Wednesday, March 27, 2024



The SIS turns Parliament into liars again

When Parliament passed the Intelligence and security Act in 2017, they assured us all that it was full of safeguards. Any intrusive surveillance of New Zealanders would be subject to a "triple lock", requiring the approval of the Minister and (supposedly independent) Commissioner of Intelligence Warrants, as well as post-facto review by the Inspector-General of Security and Intelligence. But according to the latest report from the Inspector-General, the SIS has turned them all into liars.

The problem is that the SIS has switched from using individual warrants to "class-based" ones when collecting intelligence on potential terrorism and violent extremism. So rather than having to convince the Minister and Commissioner of the need to spy on a particular person, as they were required to do in the past, they have instead switched to convincing the Minister and the Commissioner that they need to spy on classes of people, broadly and apparently subjectively defined - meaning that the actual decisions about who gets spied on and how are left entirely to them. This is clearly envisioned by the Act, but at the same time also clearly evades all those safeguards we were told about. And in the specific case, the Inspector-General argues persuasively that it is a "general warrant" (one which does not specify exactly what can be done under it) - a thing which has been unlawful since forever. And interestingly, once you strip away the tortured language designed to hide the admission, it seems that Crown Law agreed:

The Service disagreed with me that the warrants were general warrants at common law, provided the class definitions were tightened, and this was a view supported by Crown Law.
[Emphasis added]

The SIS subsequently did that. But the "improved" warrant still lets them decide "what ideologies are considered terrorism or violent extremism, who is a valid target, and what intrusive activities would be carried out, up to the maximum level of intrusiveness that the law allows." It may no longer be illegal, but it is absolutely improper.

That question of propriety is the real and underlying issue here. The IGIS is clear that while class-based warrants may legally be available, using them for intrusive surveillance "undermines the spirit of the warranting regime" and betrays the promises made to us about safeguards:

The authorising framework in the ISA provides for a process to give the public confidence in the justification for the agencies’ actions, by requiring external authorisation for the use of highly intrusive powers. Prior authorisation is a safeguard against agency overreach. It helps to ensure that breaches of protected rights in the interests of national security are justified and according to law. In the development of the ISA, this was described as a “triple-lock” of protection for individuals, with the three locks being control from the Minister, the Commissioner of Intelligence Warrants, and post-facto review by the IGIS. The effective delegation to NZSIS, under these warrants, of decisions on who to target for counter-terrorism or violent extremism purposes, by what means and for how long, and to undertake the most intrusive activities available, effectively leaves the scrutiny of individual cases to my office alone, after the fact.

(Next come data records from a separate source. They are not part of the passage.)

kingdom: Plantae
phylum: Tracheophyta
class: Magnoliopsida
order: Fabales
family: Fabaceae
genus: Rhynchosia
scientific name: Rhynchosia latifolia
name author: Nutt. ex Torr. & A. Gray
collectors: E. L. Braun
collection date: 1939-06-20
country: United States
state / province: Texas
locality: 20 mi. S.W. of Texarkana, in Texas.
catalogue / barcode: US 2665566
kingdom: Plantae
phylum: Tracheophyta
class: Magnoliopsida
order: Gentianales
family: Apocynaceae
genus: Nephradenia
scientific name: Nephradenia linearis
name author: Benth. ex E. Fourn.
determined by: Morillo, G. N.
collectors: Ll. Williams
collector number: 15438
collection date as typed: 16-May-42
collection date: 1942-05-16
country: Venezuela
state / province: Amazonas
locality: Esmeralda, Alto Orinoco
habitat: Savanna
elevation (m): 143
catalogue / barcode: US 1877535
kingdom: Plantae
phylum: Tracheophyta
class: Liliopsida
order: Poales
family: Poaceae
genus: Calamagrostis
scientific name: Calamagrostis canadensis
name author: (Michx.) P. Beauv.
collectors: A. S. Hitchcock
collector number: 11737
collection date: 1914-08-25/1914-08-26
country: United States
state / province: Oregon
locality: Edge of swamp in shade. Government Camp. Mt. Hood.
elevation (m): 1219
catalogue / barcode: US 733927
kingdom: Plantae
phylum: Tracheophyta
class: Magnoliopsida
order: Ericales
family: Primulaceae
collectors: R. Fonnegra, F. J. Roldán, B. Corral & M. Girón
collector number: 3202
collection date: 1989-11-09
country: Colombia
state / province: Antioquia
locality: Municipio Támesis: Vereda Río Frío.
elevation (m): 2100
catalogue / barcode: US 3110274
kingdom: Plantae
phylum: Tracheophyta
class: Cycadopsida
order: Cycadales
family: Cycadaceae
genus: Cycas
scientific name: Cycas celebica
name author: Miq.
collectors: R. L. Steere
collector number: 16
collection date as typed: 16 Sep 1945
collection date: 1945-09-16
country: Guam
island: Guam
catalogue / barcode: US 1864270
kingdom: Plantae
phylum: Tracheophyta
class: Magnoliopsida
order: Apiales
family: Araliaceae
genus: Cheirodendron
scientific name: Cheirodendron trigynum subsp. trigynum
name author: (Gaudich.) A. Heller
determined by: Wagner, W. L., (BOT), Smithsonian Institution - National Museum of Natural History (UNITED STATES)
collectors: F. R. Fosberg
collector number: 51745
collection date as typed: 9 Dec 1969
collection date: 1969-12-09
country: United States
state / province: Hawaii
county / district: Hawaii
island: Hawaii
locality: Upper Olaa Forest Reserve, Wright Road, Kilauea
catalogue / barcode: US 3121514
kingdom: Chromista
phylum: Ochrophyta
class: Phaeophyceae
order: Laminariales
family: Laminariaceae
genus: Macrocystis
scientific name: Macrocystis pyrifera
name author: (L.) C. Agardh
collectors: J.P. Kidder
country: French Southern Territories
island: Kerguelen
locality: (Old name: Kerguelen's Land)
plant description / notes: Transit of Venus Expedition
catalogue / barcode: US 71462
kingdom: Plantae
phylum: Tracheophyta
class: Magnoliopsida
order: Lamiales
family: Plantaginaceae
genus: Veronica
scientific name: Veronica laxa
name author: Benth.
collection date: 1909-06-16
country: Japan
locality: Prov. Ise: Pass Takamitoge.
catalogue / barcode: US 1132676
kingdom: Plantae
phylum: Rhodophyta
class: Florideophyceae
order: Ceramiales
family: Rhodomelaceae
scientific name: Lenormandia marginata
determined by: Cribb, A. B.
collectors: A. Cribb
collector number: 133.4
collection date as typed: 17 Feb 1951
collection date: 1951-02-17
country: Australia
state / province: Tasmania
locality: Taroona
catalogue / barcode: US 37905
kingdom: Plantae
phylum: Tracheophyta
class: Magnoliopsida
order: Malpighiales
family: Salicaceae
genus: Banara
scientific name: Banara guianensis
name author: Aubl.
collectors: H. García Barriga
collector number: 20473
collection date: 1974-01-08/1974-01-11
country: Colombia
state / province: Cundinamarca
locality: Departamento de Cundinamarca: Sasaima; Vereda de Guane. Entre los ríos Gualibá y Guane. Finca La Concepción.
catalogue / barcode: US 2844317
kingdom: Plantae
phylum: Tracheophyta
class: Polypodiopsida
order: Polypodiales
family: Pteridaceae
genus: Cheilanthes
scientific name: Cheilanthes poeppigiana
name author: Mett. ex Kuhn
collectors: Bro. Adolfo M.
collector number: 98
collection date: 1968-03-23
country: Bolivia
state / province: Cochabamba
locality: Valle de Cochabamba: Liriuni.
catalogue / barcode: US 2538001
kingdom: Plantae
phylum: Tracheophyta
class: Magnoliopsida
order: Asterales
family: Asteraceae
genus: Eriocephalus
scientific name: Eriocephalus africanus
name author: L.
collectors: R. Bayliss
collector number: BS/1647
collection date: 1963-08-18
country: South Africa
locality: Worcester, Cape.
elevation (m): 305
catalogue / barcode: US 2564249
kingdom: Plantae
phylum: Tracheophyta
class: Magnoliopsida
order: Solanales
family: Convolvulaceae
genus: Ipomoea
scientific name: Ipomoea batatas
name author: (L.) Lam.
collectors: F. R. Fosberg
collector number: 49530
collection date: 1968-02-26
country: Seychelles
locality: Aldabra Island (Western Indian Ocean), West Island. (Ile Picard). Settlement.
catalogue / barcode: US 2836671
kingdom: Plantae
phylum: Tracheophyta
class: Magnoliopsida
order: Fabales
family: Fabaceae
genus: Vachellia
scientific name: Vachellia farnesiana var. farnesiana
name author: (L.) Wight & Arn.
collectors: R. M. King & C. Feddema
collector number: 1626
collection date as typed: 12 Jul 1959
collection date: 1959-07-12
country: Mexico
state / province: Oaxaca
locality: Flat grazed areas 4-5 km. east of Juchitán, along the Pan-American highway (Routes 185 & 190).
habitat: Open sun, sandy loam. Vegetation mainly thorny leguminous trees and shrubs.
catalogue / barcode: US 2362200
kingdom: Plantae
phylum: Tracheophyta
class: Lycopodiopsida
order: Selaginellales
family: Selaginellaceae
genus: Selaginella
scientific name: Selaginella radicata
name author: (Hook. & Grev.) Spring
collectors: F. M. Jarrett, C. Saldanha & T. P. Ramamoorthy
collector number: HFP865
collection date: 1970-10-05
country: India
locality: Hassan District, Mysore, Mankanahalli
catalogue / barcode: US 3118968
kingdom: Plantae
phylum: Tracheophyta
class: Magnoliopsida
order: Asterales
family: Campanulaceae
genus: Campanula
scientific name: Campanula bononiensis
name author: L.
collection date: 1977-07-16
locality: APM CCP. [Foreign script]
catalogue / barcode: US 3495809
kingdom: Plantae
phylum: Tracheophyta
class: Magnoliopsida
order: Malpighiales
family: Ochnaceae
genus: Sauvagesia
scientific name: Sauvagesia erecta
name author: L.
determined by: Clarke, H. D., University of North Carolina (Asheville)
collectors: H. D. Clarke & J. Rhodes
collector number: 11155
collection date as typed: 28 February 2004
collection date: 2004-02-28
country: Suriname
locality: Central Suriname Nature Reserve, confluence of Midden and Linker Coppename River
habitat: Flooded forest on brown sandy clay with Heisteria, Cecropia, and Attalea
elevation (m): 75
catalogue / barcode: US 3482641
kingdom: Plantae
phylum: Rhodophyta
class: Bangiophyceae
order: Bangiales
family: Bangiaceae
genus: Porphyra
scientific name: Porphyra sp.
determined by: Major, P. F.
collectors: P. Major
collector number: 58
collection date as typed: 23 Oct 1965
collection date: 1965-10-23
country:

That is not what the public was led to expect.
Bluntly, the ISA was meant to stop the spies from doing whatever the fuck they want. This is a deliberate circumvention of all those safeguards. It is absolutely unacceptable. Further, it betrays that the culture of lawlessness and unaccountability the ISA was meant to stamp out continues to exist, in the SIS at least. And if that's the case, you really have to ask why we tolerate their continued existence.

IGIS will now be putting the SIS's improperly-delegated targeting decisions under the microscope, giving them the scrutiny the Minister and Commissioner should have. But while that's better than nothing, its not enough. And you really have to ask whether the Minister and Commissioner of Intelligence Warrants were doing their jobs properly when they signed off on this. The then-Minister, Andrew Little, is gone, so there's nothing we can do about him other than make sure he's not let within a mile of the position in future. As for the Commissioner, this seems to be a strong case for removal for neglect of duty.